Une victoire pour dot (suite).

Quelques instants après que Kirke eut fait à son hôte cette invitation, une bougie était apportée, sur l’ordre de Murray, dans le salon, et tous les papiers qui venaient de lui être remis étaient brûlés.

Lorsque la flamme qui consumait leur dernier fragment se fut éteinte, le vieux soldat parlementaire tendit la main au soldat de Tanger.

— Je conserverai, dit-il, un reconnaissant souvenir de ce que vous avez fait là, général… C’est agir noblement…

— Et cela vous étonne de la part de Percy Kirke, n’est-ce pas ?

— Cela m’étonnera plus ou moins, suivant ce qu’il vous reste à me dire, monsieur ; car vous avez annoncé en commençant deux questions…

— Nous arriverons bientôt à la seconde, sir Charles ; mais nous avons maintenant plus de temps pour causer, puisque rien ne vous oblige plus à quitter Londres précipitamment… Persistez-vous toujours à prendre les armes pour la cause impossible du duc de Monmouth ?

— Monmouth n’est à mes yeux, vous devriez le savoir, général, qu’un drapeau à opposer à Jacques… Derrière lui, je vois les lois, les libertés, l’honneur, la religion de mon pays !… De quelque côté que me vienne une lueur d’espérance de pouvoir les sauver, je m’y tourne… Jacques, qui porte la main sur tous ces biens si précieux, doit cesser de régner !…

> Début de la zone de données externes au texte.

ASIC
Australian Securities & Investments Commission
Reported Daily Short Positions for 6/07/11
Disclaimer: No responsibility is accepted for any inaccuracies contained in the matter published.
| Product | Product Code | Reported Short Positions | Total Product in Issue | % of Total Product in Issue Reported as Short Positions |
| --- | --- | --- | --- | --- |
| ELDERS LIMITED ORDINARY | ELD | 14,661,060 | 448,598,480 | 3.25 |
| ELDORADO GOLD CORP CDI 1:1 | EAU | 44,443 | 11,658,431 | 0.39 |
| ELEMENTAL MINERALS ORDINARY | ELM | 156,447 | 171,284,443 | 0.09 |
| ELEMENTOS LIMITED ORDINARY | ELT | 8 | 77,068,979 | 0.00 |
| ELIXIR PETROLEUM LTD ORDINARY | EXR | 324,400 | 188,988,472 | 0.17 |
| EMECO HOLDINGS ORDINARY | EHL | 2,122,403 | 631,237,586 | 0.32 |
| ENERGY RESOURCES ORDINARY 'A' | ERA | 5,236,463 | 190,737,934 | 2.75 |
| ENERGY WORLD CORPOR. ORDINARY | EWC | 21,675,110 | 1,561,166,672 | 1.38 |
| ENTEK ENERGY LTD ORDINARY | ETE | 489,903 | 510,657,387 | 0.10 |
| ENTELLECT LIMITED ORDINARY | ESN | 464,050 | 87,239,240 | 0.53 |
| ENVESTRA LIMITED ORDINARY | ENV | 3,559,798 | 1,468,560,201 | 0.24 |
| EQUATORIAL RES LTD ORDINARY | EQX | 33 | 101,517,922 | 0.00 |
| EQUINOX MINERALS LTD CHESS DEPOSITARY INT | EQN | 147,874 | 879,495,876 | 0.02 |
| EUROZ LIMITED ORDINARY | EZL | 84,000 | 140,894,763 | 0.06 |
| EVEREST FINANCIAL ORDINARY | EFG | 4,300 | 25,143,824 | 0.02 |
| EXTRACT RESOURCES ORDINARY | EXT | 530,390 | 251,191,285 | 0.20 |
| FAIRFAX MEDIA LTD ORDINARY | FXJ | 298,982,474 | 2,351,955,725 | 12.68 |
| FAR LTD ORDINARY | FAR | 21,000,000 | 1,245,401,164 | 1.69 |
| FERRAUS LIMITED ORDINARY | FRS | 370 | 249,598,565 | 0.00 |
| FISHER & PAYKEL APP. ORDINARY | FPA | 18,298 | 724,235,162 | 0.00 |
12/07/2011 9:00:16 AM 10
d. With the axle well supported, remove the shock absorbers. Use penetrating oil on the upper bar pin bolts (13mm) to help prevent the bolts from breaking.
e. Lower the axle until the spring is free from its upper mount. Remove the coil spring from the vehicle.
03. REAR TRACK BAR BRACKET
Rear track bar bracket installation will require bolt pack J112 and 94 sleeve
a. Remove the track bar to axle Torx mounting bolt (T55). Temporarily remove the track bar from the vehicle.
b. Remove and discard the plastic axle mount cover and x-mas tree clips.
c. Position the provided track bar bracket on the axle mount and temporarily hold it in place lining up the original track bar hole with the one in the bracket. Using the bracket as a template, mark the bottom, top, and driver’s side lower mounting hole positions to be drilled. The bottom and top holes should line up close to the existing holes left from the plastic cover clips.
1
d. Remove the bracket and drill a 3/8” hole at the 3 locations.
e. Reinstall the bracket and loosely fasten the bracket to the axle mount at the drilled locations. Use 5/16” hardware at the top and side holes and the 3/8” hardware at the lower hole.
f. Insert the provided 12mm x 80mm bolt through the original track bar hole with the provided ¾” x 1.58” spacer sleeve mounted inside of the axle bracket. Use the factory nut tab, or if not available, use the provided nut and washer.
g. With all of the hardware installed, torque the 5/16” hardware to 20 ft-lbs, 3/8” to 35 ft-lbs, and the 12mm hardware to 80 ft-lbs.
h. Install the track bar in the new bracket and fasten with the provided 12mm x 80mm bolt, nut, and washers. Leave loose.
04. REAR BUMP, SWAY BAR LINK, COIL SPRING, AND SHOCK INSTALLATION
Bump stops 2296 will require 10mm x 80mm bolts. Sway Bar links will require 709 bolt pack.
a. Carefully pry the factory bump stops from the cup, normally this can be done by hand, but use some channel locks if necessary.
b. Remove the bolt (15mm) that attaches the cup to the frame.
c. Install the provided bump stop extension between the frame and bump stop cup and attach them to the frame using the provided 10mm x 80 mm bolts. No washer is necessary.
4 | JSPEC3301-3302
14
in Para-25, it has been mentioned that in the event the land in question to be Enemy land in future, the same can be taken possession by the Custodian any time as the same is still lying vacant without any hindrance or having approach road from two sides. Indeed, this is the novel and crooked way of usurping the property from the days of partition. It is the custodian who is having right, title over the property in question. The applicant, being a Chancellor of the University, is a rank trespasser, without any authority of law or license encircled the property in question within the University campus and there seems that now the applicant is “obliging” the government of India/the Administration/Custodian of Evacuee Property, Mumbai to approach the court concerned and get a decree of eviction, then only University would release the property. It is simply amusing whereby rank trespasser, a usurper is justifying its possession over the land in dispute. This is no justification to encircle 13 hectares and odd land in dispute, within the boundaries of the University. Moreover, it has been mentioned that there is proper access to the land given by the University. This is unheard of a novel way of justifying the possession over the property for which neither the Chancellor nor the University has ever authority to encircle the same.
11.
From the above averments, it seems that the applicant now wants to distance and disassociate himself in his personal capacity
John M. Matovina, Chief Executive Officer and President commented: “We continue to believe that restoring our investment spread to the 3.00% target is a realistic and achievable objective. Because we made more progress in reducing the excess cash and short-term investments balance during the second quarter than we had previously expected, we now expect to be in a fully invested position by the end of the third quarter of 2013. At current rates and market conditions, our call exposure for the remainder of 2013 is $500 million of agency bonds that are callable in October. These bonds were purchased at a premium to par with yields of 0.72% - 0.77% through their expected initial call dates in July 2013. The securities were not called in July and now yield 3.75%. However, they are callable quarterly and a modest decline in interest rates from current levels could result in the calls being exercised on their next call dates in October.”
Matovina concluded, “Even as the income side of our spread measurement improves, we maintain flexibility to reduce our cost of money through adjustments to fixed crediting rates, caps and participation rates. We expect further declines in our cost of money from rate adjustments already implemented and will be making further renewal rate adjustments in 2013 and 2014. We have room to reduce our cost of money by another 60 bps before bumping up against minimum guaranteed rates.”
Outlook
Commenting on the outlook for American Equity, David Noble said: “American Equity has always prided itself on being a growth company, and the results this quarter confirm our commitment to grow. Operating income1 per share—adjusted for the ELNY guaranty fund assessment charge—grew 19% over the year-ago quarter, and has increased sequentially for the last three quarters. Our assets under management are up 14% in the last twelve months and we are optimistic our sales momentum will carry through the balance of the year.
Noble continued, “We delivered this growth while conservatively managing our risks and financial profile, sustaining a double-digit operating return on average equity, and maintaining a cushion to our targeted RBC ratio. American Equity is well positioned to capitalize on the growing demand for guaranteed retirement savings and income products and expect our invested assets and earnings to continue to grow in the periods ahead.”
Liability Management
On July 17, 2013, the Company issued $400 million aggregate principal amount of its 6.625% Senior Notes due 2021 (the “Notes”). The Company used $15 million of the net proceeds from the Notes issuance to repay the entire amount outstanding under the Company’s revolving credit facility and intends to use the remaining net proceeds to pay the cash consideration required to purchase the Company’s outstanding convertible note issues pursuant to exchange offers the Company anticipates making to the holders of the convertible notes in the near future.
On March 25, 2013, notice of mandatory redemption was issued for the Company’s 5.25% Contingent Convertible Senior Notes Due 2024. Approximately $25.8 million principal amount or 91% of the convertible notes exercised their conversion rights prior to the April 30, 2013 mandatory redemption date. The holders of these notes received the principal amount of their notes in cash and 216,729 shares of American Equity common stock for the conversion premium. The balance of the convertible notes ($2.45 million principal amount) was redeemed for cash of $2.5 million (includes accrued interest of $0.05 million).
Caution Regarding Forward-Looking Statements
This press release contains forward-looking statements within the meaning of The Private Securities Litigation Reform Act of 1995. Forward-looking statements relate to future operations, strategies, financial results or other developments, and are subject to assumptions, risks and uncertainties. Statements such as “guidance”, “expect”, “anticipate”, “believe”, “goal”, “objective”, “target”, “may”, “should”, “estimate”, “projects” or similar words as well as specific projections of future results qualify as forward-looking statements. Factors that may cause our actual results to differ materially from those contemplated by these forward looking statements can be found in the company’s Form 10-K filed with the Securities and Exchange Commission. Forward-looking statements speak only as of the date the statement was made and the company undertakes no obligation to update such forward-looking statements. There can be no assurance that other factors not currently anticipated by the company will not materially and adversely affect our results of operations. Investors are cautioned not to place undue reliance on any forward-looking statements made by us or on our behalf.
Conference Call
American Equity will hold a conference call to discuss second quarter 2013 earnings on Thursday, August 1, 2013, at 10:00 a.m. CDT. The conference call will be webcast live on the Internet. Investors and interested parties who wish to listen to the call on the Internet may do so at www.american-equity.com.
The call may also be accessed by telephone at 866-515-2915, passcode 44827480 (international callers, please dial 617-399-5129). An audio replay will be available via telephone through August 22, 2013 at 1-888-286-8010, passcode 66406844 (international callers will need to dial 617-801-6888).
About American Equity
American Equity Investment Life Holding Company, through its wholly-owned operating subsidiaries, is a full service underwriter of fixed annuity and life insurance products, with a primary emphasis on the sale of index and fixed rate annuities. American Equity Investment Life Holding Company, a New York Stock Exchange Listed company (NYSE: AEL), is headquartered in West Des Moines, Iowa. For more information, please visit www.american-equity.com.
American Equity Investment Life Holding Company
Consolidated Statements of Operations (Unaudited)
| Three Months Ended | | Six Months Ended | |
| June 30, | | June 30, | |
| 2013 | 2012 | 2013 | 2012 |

— Vous n’ignorez pas non plus que j’y tiens fort peu, à ce Jacques… et bien moins encore, depuis que je connais de lui une de ces bassesses infâmes qui souillerait l’histoire même de la dernière nation du monde ! Mais, sir Charles, je suis avant tout un homme pratique, et je ne prends point des sentiers impossibles pour atteindre les buts vers lesquels je marche. Attendez que ces sentiers soient praticables… Ils le seront bientôt… Nous y marcherons alors à côté l’un de l’autre… Je vous le dis encore une fois, réservez-vous pour le jour où Guillaume d’Orange, qui campe aux rivages de la Hollande, attentif à tout ce qui se passe en Angleterre, y débarquera…

— Je ne saurais attendre ce grand jour, interrompit Murray d’un air triste, mais résolu.

— Vous n’avez plus les mêmes raisons à me donner. Les lettres qui, vous compromettant mortellement, vous forçaient à recourir aux plus fragiles moyens de salut, ces lettres n’existent plus… Vous pouvez aujourd’hui rester tranquille dans votre demeure.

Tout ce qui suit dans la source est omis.